ひとつには、これもぼくの感覚が変わっただけなのかもしれませんが、第一部から第二部に切り替わるところの音の変化だとか、第二部で政府の役人ぽい人たちが話して退場したあとに照明が切り替わることで、舞台上に置かれたモノたちの見え方がまるで違っていて、初演のときはぼんやり観てしまっていた気がするけど、音響や照明も含めて、すごい厳密な仕事が行われているのだなあと、客席で打ちひしがれてました。たぶんこれは、初演の『消しゴム山』や、『消しゴム森』を経て、観客席にいる自分の目や耳が変わったからなんだろうなと思います。

 初演のときにぼんやり眺めていたといえば、矢澤さんが拡声器を手に登場する場面も、ああ、このシーンはここに配置されなければならなかったんだ!と、勝手に納得しながら観ていました。

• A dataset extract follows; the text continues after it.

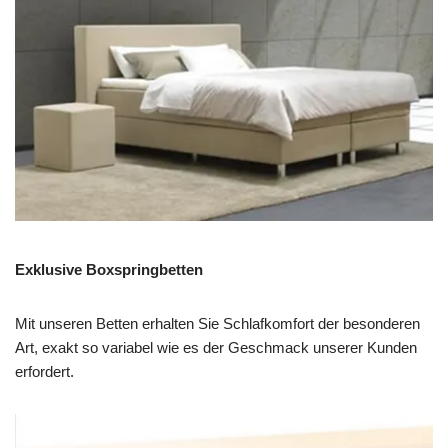
Exklusive Boxspringbetten
Mit unseren Betten erhalten Sie Schlafkomfort der besonderen
Art, exakt so variabel wie es der Geschmack unserer Kunden
erfordert.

 初演のときには、「舞台に立つ俳優とモノとがフラットである」ということの目新しさにばかり目が向いていたのと、最後の「観客はいなかった」の言葉が印象的だったこともあり(それと、自分がこういう仕事をしていることもあり)、「人間的尺度を疑うまなざしを客席から追体験して、人間とモノとをフラットに捉えうる視点を得た自分は、これから何をどんなふうに取材しよう?」と、初演のときには自分に引きつけて考えた部分が多かったのですが、俳優とモノとがフラットな状態というのは(そして、それを観客として見つめているというのは)すごい状態だなと、今日になって初めて思いました。

 言葉で書き連ねようとすると、なんだか抽象的になり過ぎるのでアレですが、俳優とモノとをフラットに観るということは、人間の動きを、何か小さな昆虫の動きであるとか、昆虫もまた生物なのであれですが、綿毛が飛んでいるのを眺めるようにまなざしているということでもあり、そんなふうに舞台上の俳優を見つめることの暴力性(という言葉ではうまく言い表せないのですが)を感じて、拡声器ごしの言葉が、なんだか深く残りました。

 他にも浮かんだことはいくつかあるのですが、とにかく、観れてよかったです。この作品を観たあとで、普通の劇を観たあとのように俳優に向かって拍手をするのは躊躇われてしまって、ただ舞台上を見つめたまま帰ってしまいましたが、とてもよかったです。